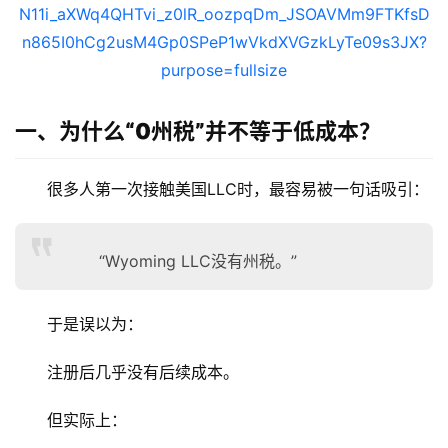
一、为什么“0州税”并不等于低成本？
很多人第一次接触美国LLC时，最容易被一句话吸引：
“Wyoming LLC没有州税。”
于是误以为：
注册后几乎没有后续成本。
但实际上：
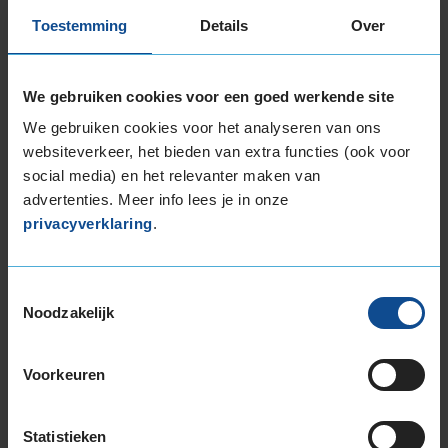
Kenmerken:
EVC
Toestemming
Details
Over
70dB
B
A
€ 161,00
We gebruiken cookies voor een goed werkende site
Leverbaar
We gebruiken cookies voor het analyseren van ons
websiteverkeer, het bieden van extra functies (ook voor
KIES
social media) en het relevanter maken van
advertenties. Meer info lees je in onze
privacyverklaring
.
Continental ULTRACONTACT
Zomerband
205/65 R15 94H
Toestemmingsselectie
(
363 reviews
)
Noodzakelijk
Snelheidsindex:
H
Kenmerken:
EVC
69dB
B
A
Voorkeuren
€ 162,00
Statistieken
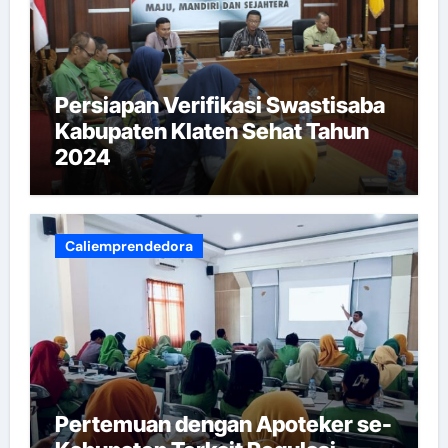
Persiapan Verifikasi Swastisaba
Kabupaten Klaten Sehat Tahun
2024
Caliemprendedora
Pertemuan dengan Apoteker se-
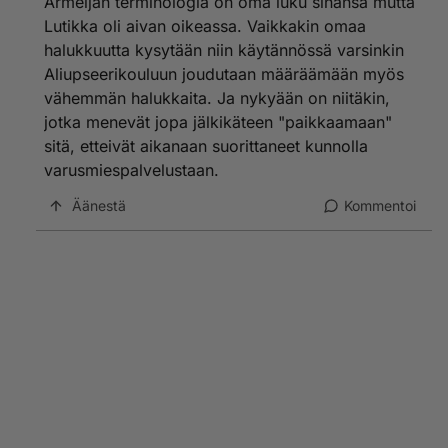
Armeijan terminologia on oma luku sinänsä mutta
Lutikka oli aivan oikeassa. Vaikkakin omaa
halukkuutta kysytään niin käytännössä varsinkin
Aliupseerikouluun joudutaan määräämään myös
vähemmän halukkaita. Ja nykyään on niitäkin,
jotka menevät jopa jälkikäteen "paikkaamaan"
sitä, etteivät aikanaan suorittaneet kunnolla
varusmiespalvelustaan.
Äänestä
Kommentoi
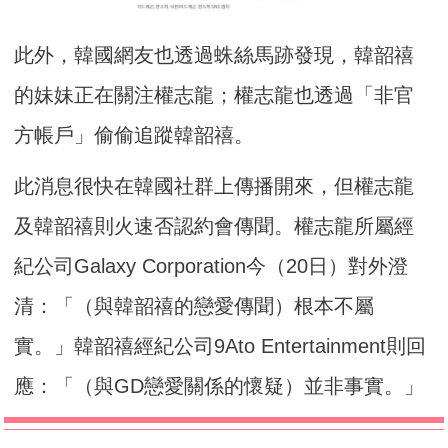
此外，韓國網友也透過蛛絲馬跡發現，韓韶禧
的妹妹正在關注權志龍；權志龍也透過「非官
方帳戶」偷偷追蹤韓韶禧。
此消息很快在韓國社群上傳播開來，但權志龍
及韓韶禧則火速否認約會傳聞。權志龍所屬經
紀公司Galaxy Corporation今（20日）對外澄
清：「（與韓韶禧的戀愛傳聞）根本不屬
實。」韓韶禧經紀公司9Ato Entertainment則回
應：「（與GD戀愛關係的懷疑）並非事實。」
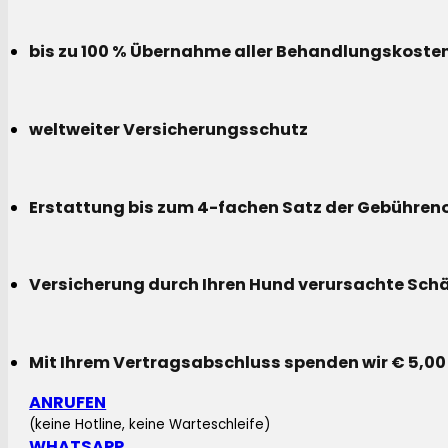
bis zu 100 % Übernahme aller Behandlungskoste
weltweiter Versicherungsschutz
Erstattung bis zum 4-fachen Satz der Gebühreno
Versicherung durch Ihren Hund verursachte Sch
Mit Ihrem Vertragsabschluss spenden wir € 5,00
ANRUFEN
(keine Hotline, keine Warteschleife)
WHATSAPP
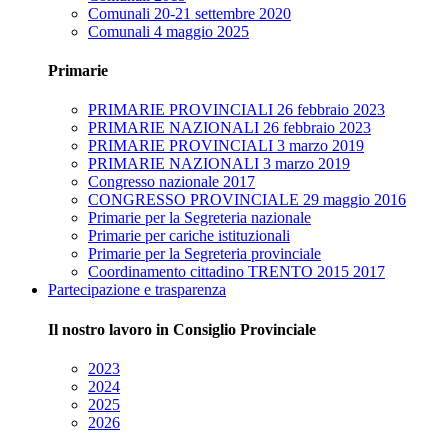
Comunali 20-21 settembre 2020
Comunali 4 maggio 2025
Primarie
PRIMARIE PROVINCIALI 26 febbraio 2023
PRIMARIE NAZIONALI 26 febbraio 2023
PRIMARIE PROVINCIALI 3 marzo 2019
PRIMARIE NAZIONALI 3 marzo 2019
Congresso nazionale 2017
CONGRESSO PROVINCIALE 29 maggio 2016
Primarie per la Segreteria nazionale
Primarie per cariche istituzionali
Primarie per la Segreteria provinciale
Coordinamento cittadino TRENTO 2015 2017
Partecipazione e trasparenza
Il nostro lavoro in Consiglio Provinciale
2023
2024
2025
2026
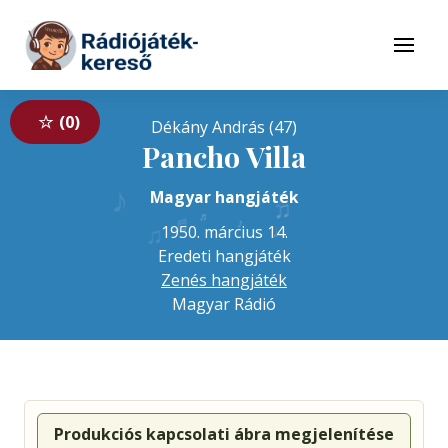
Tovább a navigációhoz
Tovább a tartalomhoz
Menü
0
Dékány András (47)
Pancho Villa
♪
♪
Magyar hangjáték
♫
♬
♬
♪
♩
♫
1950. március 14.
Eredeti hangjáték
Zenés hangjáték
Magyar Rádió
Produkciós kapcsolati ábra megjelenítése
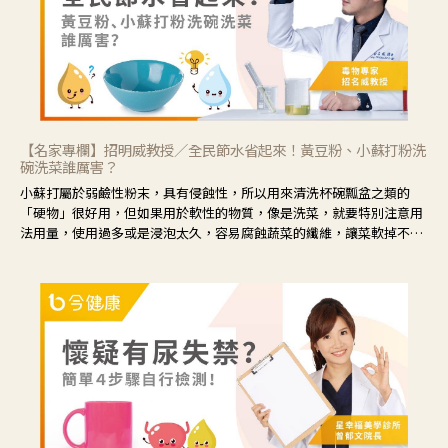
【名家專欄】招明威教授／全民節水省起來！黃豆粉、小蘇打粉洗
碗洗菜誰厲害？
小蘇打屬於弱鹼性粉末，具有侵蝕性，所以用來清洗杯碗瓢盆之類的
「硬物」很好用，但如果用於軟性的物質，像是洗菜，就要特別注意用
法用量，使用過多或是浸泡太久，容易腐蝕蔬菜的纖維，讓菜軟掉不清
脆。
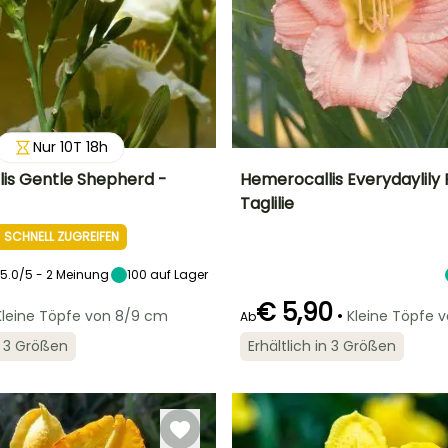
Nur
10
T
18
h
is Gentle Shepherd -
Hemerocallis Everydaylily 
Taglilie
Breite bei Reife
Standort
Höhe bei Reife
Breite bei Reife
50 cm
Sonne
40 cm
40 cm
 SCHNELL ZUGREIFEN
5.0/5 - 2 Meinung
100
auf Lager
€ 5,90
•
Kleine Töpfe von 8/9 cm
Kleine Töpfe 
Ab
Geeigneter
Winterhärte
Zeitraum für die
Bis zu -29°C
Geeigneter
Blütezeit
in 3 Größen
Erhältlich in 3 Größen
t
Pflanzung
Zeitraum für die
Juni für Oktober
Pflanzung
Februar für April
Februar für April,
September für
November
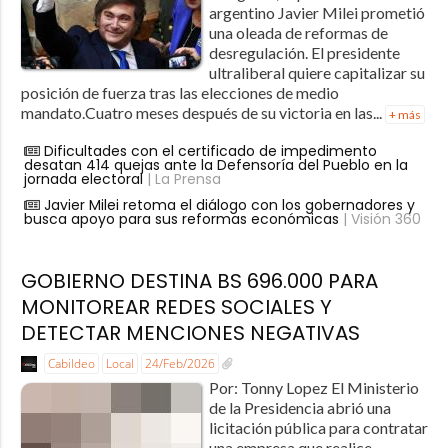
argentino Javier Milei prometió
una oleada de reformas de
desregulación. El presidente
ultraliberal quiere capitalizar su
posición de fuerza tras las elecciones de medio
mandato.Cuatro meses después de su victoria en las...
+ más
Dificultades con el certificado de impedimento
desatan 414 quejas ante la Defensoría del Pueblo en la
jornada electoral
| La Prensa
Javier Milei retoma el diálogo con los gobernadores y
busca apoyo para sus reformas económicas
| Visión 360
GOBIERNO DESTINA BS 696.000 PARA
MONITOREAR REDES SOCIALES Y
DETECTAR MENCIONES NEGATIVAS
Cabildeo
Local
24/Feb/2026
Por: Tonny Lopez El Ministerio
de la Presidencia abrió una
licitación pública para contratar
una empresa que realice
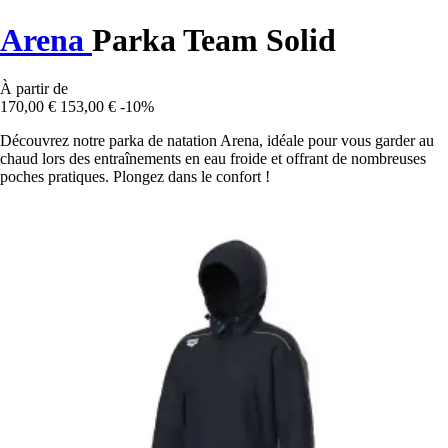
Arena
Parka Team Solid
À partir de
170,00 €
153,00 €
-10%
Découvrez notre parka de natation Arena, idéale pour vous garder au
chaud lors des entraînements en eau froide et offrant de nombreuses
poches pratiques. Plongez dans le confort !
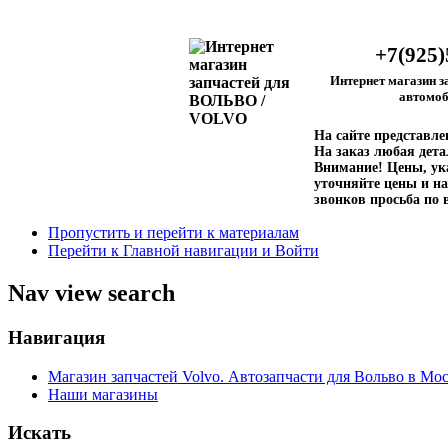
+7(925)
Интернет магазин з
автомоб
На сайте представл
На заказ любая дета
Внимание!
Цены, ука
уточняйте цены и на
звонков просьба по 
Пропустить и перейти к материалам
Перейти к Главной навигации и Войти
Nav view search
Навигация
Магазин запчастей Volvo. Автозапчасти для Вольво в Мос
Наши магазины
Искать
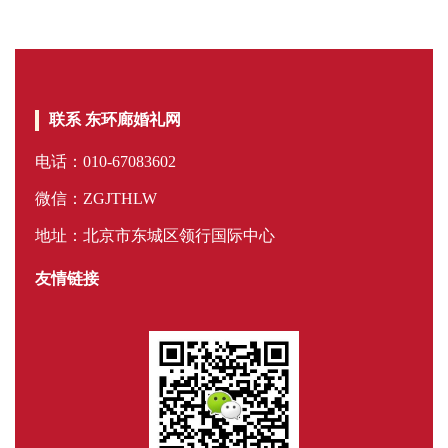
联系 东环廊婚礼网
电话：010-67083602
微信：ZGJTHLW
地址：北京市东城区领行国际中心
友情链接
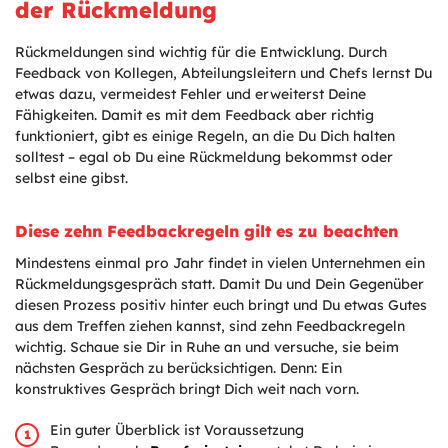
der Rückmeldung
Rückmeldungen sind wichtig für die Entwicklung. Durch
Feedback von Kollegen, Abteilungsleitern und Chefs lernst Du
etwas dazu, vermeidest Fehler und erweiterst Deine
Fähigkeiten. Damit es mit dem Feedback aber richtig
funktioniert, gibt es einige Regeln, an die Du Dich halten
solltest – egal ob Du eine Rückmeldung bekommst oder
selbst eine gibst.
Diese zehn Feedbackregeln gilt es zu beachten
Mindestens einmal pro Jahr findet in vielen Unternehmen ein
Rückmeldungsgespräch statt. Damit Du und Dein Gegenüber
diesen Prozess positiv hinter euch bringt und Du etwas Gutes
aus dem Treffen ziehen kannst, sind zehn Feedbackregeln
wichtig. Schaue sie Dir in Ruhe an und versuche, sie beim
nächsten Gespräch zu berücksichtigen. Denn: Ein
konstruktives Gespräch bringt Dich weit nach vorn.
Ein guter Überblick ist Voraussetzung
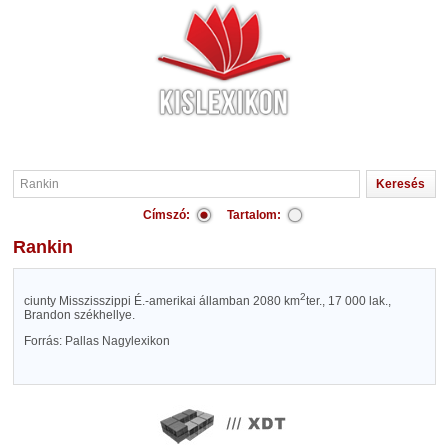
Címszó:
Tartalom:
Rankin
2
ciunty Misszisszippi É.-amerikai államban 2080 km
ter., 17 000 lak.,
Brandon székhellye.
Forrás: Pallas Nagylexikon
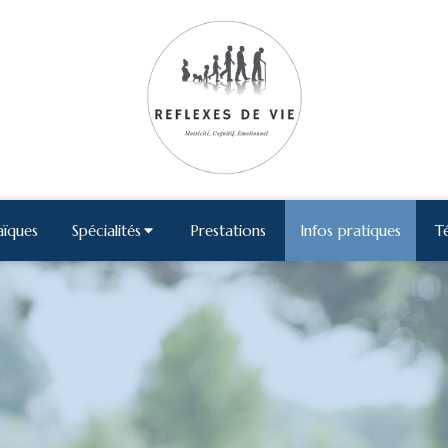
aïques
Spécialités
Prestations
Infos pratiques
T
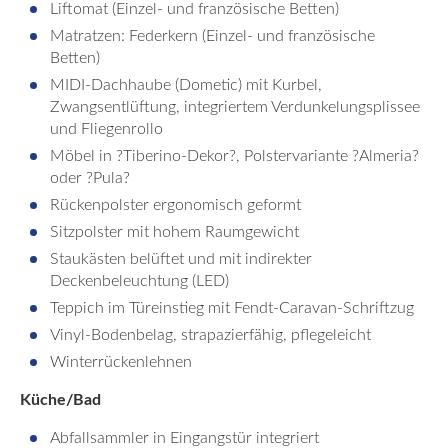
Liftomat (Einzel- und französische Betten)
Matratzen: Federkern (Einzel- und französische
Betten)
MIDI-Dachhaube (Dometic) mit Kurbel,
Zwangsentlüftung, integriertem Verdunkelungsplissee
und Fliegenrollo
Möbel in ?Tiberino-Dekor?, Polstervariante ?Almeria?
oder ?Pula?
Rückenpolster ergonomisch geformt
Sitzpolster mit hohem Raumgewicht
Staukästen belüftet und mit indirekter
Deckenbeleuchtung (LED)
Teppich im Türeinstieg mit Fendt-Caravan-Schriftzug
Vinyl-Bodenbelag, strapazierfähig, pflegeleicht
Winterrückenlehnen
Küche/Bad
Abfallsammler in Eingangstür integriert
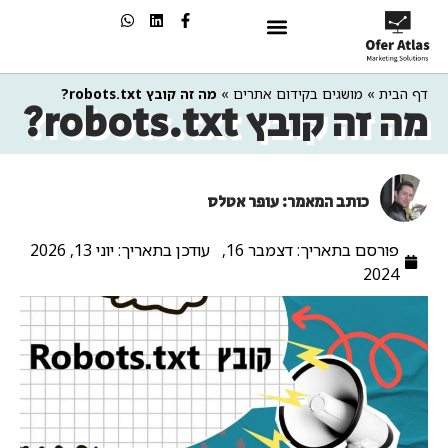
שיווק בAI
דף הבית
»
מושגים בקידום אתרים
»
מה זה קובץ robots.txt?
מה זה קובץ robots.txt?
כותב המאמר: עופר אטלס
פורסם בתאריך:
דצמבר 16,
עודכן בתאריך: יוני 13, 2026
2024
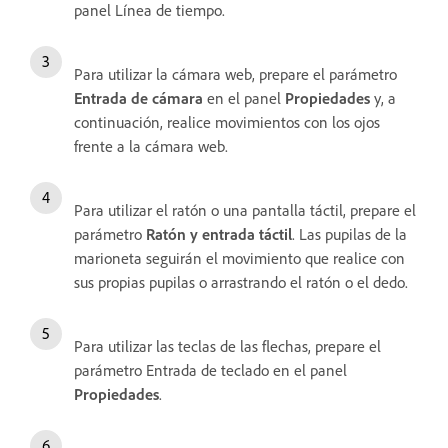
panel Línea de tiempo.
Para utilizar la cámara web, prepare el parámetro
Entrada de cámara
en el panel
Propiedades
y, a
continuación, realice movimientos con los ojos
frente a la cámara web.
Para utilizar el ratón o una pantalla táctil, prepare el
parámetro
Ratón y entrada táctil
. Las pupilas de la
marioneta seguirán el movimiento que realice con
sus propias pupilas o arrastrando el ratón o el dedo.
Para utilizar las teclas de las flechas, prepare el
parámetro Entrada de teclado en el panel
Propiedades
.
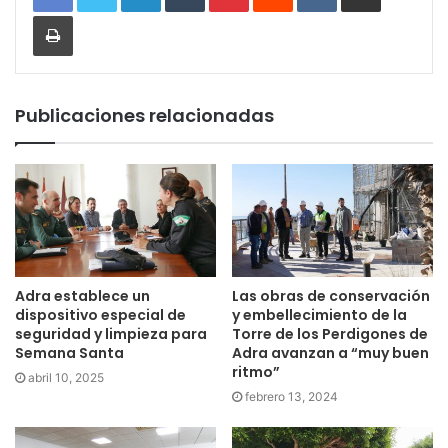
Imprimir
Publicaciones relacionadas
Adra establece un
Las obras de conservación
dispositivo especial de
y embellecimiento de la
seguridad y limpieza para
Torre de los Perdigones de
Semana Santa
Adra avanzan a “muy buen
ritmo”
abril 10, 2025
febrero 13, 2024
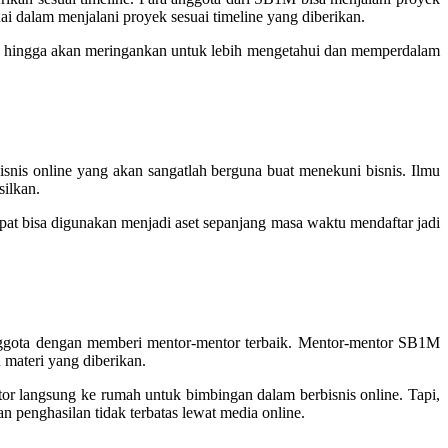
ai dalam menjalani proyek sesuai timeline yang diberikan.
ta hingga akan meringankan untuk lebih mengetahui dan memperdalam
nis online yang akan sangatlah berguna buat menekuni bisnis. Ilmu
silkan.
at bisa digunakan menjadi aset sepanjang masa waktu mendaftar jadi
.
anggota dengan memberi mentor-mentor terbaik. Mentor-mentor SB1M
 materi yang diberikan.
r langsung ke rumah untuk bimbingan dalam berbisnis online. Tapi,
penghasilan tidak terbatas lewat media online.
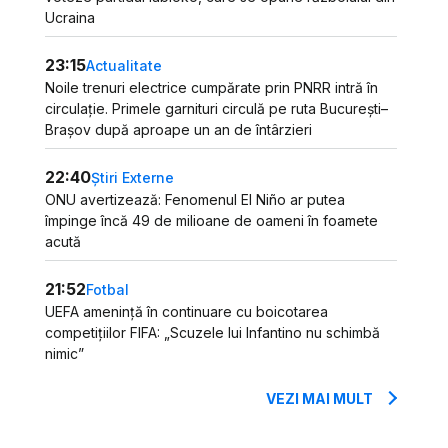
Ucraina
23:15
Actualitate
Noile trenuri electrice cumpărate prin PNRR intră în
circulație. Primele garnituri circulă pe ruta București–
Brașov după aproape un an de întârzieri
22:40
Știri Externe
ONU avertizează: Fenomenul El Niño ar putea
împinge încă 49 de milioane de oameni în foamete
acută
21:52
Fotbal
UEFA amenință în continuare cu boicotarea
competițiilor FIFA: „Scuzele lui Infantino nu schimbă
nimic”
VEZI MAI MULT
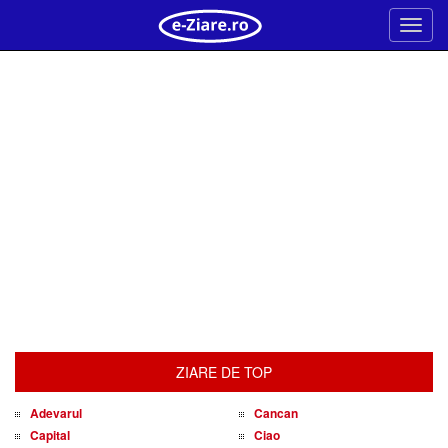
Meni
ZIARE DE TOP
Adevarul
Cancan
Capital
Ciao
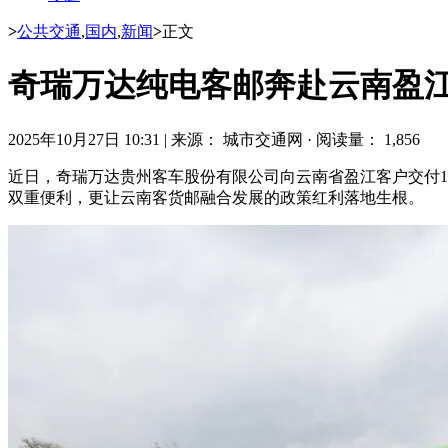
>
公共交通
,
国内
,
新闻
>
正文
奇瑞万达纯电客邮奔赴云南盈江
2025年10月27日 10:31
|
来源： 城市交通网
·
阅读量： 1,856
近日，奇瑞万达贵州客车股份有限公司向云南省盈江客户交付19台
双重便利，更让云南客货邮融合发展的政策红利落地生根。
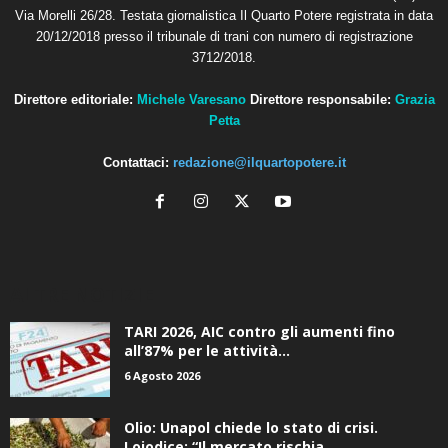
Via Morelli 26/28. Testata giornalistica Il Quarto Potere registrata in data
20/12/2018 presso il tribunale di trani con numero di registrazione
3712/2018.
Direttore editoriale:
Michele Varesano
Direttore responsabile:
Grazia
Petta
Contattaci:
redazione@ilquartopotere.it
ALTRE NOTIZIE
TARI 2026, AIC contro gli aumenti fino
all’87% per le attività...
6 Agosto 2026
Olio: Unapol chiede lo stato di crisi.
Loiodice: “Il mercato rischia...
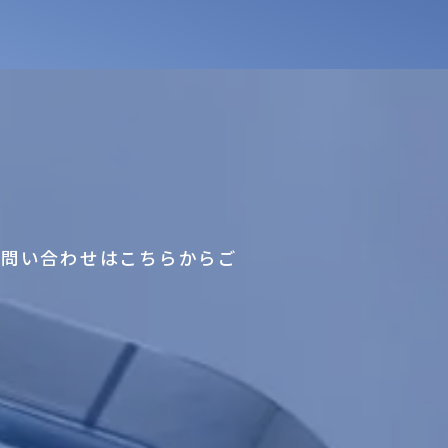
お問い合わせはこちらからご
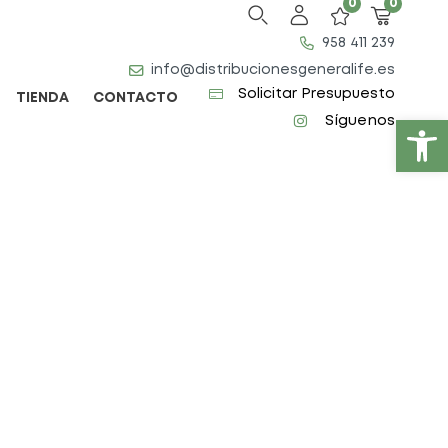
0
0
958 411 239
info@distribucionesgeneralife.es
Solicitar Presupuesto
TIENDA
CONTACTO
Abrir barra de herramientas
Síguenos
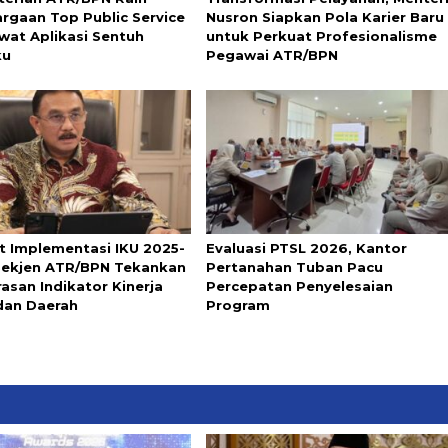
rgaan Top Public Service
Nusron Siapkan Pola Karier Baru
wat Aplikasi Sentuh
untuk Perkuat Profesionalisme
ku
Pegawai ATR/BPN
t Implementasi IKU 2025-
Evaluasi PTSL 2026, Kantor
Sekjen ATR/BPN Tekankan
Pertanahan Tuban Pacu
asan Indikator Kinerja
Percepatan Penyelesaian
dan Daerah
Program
=======
— JOB —
Reproduce the lines of the rows above character for character, starting at the line that contains "此外，韓國網友也透過蛛絲馬跡發現，韓韶禧" and ending at the line that contains "應：「（與GD戀愛關係的懷疑）並非事實。」", with both of those lines included.

— EXERCISE OUTPUT —
此外，韓國網友也透過蛛絲馬跡發現，韓韶禧
的妹妹正在關注權志龍；權志龍也透過「非官
方帳戶」偷偷追蹤韓韶禧。
此消息很快在韓國社群上傳播開來，但權志龍
及韓韶禧則火速否認約會傳聞。權志龍所屬經
紀公司Galaxy Corporation今（20日）對外澄
清：「（與韓韶禧的戀愛傳聞）根本不屬
實。」韓韶禧經紀公司9Ato Entertainment則回
應：「（與GD戀愛關係的懷疑）並非事實。」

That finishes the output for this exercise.